I am new to this forum stuff so please bare with me.
I guess my question is, Just how self leveling is self leveling underlayment? I can't seem to get it to flow out the way I have seen it flow. I used a home made gauge rake to persuade it toward the walls and into corners but I still have lows and highs and the gauges of my gauge rake left trails. I used Mapei's Novoplan 2 and my rake consists of a straight board camfered (with drywall screws as gauges) on a broom handle. The engineered hardwood flooring suggests no more than 1/8th inch in 6 feet out of level. I have followed Mapei's instructions to the "T".
Any help would be appreciated. Did I give you guys enough info?
Just got a question Chuck .... are you getting the term level confused with flatness? Engineered wood you should not have to be going to all this trouble and I believe most folks are better served using a patching compound like Mapei Planipatch to fill in the lows.
Thank you for your quick responses. We have in floor hydronic heating on the second level over our garage. The floor is insulated from below and has some high and low areas that exceed the Shaw engineered flooring we are putting down. BTW this is new construction, an addition that we added onto our 1920's home.

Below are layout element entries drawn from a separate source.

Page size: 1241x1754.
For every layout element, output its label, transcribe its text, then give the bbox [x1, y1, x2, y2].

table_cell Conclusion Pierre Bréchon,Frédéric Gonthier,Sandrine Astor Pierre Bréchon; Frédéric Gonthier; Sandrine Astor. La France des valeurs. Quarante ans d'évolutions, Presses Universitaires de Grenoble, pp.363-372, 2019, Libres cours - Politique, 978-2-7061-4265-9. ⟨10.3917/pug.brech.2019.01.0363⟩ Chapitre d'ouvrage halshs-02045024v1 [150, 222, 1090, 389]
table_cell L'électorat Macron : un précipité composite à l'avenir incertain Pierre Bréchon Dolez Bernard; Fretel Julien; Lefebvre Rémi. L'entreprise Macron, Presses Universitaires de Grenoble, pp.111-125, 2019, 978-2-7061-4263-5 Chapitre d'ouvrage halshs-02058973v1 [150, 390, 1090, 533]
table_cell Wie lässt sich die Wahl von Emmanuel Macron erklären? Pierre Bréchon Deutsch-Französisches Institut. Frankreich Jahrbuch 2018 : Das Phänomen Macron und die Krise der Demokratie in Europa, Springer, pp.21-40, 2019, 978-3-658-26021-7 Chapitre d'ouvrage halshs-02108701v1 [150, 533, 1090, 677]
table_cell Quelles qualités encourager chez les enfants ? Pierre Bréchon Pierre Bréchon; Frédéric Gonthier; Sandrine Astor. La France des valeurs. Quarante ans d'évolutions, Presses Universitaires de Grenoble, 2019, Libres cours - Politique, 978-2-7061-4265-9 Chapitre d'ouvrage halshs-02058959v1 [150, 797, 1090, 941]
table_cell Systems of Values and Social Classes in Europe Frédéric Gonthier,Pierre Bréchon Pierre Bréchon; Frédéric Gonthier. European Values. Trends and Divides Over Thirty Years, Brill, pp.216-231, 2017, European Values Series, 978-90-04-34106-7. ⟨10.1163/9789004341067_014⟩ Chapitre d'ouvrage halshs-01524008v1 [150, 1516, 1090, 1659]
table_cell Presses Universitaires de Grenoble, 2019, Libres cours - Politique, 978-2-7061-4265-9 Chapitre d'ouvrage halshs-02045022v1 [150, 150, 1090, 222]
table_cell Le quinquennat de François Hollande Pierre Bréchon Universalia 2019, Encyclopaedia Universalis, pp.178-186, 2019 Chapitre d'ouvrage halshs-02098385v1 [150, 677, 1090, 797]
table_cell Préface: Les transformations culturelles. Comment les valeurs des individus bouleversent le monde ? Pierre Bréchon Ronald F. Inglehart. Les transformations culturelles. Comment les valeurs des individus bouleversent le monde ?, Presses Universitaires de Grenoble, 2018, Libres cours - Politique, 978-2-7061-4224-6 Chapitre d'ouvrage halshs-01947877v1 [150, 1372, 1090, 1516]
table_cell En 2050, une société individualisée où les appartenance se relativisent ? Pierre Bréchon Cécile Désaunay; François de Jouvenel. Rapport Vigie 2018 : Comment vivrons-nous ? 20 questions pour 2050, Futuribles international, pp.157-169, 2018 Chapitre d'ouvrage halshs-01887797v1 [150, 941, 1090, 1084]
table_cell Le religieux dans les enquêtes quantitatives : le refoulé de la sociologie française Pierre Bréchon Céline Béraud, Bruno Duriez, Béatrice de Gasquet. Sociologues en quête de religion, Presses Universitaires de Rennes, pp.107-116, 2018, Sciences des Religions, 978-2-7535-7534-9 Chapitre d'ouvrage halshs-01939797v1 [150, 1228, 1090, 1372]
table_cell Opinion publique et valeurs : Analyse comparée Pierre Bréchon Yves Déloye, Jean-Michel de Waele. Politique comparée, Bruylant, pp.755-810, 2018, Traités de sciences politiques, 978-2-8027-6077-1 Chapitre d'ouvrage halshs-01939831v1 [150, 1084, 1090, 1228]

The light weight concrete was poured over the hydronic tubes over a year ago. (I have had some health issues but am finally getting back to work.) We followed the underlayment instructions to the "T" which said to use 5 1/2 quarts of 70 degree water to a bag. We mixed it in a 5 gal. bucket with an egg beater type mixer. When the 1st and 2nd bags didn't flow right we increased the water all the way up to 6 quarts to thin the mix but it still appears to have setup too quickly. This water was at tap temperature. The floor temp was at ambient temp. We didn't have the heat on yet. As for the moisture content, I don't have a way to check it right now but from reading other forums I had better get a meter before I start laying the flooring. When I finally get to that point anyway. We plan on glueing the flooring to the underlayment. I am ready to find another product that I can screed over the low spots after I grind off the drips from the gauge rake that left high high spots. Any suggestions?
CPROADER, I was told by a rep at Lowes that I really didn't need to put down a primer since I was pouring onto concrete. Was he in error?
He was in fact, "in error". This is why it did not flow. The porousity of the lightweight sucked the moisture from the mix causing it to stop in its tracks. The primer seals it letting the mix flow. As far as mixing it with more water, the opposite is true. The more water you use the less the mix will flow and find its own level. This might not sound right but I have found that a thinner mix actually leaves mounds of sand causing the uneven distribution of leveler. Good luck to ya.
If you don't use the primer you also will not get a good bond.
So do I remove it and start over or just pray that it holds and use Mapei's planipatch as Jerry suggested?
If yer on good standin with yer maker, then you can pray. Otherwise I would go to Lowes and ask them to show you where it says you don't need primer, and when they can't show you tell them to replace waht you've used and start over. What you are going to find when you pop it up, is it has transferred the water to the lightweight and now the water will prevent a good bond. Now if the lightweight has been sealed before at some other time you may be ok. I would pop up a small area to see if it is bonding or not. Good luck to ya, and keep us posted.
Sooo, is this what a bad underlayment adhesion would look like? It will take a while to chip it all up. I know that there are wide blade chisels on the market. Are there any other products or tools to chip this stuff up? Not sure if I got the picture uploaded properly. Hope it works.
How big an area have you already tried to level ? Was the lightweight damp under the leveler ? It looks to me like it did not adhere well, but hard to telll since I didn't break it up. Is Lowes going to replace it or are you stuck with it ? Anyways best of luck to ya and we'll stay with ya on this til she's done.
This room is a little over 350 sq. ft. The leveler wasn't damp. It's been a few weeks since it was poured. I haven't been to Lowes yet. They are in a town about thirty minutes away and I don't go there often. I really appreciate your help. I wish that I heard about this forum sooner. I wouldn't be in this mess.
I called Lowes and the flooring dept. manager stands by their statement that the primer isn't neccessary. He did give me the number to Mapei's tech support. They told me that they recommend the primer. I did ask the guy about the adhesion. He said that it is possible that the underlayment will not separate but he wouldn't guarantee it. I have a guy who is in the flooring business coming to look at it Monday. I can't see removing it if I have to chip it out with hammers and chisels. All I am going to be doing is walking on in it not banging on it. The radiant floor has gone through a few heat cycles now with no change.
Pete: A forum on DIY.net, or is it DIYnetwork.com, refered to this forum.
Well I hope it works ok for ya. If yer puttin a floating wood floor over this, it may perform ok for ya. They shouldn't have told ya it didn't need primer, but if it seems to be adhering ok the floor may have a sealer on it already. Let us know how it turns out, cause we really like hearin happy endings.
Ya live in a real quaint little town. I worked there for about a week years ago installing the carpet in a bank. Can't remember which one, but we hopped over into Canada for a couple hours after the job and got chased back accross and were politely asked not to return. Can't win 'em all.